Вирджиния проводила глазами эти машины и почувствовала, что от пережитого напряжения к горлу опять подступает тошнота.
12
Так продолжалось недели три: приступы тошноты накатывали один за другим, особенно в первой половине дня. Правда, полковник Стэнли освободил Вирджинию от занятий с новоприбывшими практикантами, а его дочка Мики ухаживала за Вирджинией с необыкновенной старательностью и заботой. Она ходила с ней на прогулки, сидела по вечерам у нее в комнате и заставляла Вирджинию пить разные натуральные соки. Вирджиния во всем слушалась свою сиделку, а думала в это время о Ставинском. Неужели он действительно приедет сюда во время следующей пересменки студентов в начале марта? А вдруг он выкрадет ее отсюда и они сбегут из России? Нет, это возможно только в каких-нибудь романах и голливудских фильмах о Джеймсе Бонде. Если настоящий полковник Юрышев не мог самостоятельно бежать из СССР, то как же Ставинский может выкрасть ее из сверхсекретной школы КГБ и бежать с ней через советскую границу? Нет, это немыслимо.
Робкие надежды на чудо сменялись отчаянием и очередными приступами тошноты, которые затемняли все мысли. Наконец полковник Стэнли сказал, что не может больше смотреть на то, как она мучается, и вызовет врача из Москвы. В тот же вечер приехал из Москвы высокий, черноволосый, лет сорока врач по фамилии Мусатов. Он озабоченно осмотрел Вирджинию, выслушал ее и дал ей две таблетки, которые попросил принять перед сном. Он сказал, что эти таблетки снимают приступы тошноты и Вирджиния сможет спать нормально.

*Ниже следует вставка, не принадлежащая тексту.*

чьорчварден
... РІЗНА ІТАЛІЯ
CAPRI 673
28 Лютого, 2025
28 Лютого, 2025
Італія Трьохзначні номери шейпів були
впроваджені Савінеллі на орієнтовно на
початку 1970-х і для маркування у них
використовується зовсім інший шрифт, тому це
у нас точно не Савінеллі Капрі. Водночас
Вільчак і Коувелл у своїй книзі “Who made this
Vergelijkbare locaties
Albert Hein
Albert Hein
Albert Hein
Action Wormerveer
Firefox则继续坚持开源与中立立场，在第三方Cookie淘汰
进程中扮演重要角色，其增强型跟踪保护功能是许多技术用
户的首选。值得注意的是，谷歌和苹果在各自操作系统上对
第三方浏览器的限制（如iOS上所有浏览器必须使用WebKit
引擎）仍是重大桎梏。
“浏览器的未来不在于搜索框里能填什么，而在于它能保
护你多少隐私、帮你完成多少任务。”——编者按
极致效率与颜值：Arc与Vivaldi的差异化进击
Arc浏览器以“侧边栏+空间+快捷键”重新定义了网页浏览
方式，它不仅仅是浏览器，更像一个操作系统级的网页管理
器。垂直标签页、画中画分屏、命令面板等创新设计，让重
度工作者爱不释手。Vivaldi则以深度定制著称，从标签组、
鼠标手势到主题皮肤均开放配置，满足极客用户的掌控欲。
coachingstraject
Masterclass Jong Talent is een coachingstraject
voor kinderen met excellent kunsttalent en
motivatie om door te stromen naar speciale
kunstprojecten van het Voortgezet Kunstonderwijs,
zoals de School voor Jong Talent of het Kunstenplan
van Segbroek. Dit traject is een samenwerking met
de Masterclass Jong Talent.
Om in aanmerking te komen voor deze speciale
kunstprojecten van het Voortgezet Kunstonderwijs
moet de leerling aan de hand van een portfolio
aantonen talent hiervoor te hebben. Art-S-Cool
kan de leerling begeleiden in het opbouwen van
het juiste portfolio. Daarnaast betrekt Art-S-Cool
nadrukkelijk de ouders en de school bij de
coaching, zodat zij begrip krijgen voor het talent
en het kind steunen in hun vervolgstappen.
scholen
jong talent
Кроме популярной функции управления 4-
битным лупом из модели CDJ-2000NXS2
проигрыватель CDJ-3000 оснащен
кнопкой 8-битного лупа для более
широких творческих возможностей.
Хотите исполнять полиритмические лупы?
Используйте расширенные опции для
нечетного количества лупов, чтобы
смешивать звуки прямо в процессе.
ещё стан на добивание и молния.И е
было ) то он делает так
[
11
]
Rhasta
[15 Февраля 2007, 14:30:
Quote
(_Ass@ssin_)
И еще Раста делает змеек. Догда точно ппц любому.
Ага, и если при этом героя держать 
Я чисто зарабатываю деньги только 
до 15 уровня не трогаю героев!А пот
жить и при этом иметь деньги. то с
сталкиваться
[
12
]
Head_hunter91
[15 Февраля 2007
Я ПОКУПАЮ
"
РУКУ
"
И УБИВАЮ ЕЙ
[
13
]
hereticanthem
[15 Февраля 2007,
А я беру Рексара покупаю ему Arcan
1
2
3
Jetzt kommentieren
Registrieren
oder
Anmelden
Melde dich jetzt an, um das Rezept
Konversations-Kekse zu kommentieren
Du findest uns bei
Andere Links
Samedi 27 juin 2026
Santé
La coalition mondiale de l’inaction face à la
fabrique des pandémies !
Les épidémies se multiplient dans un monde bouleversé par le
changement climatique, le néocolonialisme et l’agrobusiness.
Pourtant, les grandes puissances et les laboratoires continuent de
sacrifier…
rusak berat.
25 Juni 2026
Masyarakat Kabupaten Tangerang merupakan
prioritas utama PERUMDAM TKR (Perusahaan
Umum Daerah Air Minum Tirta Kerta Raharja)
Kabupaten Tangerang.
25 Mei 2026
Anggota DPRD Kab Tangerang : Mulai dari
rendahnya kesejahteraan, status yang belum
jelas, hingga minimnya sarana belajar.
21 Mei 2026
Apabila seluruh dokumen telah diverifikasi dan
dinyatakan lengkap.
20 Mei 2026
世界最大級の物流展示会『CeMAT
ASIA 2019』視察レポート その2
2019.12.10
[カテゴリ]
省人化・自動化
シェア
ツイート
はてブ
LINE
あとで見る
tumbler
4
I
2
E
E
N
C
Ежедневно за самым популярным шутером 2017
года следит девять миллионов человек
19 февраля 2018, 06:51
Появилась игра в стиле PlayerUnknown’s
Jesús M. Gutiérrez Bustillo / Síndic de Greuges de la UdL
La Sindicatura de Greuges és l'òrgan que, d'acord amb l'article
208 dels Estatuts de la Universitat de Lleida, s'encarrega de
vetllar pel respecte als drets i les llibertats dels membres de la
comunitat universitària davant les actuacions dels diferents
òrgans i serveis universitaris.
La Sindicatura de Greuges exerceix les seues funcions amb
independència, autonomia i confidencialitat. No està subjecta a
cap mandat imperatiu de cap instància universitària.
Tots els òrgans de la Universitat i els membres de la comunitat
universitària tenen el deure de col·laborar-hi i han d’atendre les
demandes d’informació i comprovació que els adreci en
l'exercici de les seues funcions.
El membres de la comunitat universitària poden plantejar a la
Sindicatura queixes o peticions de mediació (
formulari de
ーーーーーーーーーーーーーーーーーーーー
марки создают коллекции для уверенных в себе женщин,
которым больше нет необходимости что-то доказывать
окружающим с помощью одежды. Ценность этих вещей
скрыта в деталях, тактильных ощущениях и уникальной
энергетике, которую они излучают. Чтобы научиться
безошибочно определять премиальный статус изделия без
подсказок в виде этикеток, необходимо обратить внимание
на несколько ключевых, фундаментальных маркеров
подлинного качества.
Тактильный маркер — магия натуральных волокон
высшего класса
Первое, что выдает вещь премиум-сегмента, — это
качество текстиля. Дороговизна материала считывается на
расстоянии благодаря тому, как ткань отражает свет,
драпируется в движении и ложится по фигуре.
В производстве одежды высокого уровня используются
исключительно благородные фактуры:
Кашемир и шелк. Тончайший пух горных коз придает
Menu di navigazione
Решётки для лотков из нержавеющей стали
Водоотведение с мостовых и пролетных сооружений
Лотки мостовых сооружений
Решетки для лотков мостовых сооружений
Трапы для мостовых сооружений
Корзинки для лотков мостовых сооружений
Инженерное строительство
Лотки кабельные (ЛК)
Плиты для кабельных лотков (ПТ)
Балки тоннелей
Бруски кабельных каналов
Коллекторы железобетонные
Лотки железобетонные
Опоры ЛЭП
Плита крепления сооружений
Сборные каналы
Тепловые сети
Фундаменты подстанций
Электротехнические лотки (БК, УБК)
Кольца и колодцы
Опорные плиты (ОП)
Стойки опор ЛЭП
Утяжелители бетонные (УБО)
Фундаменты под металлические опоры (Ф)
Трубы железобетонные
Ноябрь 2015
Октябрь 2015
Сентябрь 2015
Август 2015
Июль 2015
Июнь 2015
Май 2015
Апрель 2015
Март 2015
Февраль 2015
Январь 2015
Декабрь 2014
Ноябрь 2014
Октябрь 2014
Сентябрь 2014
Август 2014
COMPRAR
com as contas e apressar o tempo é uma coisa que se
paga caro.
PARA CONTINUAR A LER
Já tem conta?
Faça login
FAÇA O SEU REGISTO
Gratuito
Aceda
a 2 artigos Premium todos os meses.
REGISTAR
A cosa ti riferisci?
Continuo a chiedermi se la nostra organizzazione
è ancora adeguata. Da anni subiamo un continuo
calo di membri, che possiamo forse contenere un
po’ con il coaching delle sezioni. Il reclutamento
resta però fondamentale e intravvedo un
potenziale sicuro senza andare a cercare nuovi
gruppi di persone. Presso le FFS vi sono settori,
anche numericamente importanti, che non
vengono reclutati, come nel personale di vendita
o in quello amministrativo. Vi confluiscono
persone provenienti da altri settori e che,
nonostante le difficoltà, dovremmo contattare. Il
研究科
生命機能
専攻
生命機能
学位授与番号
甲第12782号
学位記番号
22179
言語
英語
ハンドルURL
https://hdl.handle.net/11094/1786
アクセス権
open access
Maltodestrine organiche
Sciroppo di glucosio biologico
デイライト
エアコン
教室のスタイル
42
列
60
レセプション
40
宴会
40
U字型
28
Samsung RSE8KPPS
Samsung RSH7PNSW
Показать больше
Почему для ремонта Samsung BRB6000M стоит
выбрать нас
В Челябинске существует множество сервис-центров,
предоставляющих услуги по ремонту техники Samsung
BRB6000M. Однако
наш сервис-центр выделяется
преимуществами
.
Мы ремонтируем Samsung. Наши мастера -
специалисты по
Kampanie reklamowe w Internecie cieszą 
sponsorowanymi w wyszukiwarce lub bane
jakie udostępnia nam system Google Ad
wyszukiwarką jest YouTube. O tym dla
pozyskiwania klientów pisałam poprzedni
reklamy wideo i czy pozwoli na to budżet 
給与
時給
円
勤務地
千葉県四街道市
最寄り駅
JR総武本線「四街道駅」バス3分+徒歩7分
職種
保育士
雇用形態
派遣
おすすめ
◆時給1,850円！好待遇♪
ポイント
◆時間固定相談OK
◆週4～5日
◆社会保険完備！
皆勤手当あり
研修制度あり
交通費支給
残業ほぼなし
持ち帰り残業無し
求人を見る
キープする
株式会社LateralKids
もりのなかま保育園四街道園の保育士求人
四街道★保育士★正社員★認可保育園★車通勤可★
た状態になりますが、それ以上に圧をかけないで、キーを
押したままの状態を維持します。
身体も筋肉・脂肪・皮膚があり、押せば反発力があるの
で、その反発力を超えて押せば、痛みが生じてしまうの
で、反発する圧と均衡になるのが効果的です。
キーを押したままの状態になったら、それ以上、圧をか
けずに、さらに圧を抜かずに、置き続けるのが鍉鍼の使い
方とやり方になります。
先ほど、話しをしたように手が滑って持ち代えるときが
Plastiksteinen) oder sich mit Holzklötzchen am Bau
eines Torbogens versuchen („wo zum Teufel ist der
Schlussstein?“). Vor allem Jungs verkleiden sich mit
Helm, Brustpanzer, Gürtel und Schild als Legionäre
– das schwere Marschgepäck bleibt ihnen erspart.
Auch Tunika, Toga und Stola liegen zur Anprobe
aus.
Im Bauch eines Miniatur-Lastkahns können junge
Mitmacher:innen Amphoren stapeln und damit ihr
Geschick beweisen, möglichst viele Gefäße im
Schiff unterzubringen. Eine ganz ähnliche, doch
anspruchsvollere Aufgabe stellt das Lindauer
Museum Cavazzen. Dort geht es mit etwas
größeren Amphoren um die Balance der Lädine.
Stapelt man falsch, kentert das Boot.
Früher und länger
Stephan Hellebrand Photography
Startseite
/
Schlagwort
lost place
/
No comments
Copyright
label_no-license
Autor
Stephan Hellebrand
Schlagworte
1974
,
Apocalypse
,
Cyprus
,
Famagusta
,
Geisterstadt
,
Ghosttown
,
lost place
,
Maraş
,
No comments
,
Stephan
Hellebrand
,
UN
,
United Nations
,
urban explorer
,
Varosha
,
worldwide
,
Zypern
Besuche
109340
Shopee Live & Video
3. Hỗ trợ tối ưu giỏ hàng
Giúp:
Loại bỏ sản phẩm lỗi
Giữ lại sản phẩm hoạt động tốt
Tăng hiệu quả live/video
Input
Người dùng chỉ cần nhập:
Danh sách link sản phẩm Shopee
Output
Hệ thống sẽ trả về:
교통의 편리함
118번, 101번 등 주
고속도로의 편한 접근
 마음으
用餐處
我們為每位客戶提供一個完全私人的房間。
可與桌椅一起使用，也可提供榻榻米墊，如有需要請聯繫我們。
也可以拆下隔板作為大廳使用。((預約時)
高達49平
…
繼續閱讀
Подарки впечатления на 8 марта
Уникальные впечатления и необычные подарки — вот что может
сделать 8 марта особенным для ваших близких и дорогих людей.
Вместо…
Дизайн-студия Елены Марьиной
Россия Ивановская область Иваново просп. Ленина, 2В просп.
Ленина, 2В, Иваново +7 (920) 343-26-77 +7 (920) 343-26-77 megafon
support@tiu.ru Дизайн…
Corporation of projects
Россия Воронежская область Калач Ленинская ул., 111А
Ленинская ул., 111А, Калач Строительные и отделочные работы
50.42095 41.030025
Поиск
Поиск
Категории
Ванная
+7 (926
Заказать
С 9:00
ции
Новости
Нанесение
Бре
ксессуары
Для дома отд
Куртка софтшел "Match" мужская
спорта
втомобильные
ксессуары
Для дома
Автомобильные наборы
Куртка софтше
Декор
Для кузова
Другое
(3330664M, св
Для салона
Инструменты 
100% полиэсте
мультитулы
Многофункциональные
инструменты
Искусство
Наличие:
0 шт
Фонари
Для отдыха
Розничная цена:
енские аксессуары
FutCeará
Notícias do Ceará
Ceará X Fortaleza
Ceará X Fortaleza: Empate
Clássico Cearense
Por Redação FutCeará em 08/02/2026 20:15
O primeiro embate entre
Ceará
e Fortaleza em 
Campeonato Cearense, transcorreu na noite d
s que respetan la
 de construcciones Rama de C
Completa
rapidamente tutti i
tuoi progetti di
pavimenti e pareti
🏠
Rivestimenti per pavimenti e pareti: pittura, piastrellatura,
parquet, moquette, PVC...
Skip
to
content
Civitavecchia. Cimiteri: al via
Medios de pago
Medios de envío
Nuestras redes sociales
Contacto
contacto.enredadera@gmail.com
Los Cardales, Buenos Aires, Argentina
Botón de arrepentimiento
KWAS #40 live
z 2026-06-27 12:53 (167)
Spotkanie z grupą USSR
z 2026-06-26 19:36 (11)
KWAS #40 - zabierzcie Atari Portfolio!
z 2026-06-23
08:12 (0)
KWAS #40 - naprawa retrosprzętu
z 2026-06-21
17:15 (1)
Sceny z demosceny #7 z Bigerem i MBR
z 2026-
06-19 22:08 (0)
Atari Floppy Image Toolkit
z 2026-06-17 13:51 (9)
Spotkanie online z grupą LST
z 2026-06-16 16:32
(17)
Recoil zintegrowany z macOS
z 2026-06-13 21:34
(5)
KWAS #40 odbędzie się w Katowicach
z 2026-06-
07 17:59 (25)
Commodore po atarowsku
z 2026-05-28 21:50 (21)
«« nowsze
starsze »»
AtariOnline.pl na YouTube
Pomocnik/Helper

Действительно, в этот вечер Вирджиния уснула чрезвычайно быстро, и сон был глубоким, словно обморочным.
Она не слышала и не видела, как ровно через час после того, как она уснула, в ее комнату снова вошли этот врач и Мики. Не боясь, что она проснется, врач снял с Вирджинии одеяло, сделал внутривенный наркоз. Затем Мики заголила ей живот, и Мусатов тонкой длинной иглой ввел Вирджинии в полость матки редкий импортный препарат, прерывающий беременность, – простогландин. Поиски этого препарата даже у КГБ отняли три недели, поскольку в СССР нет медицинских препаратов, прерывающих беременность.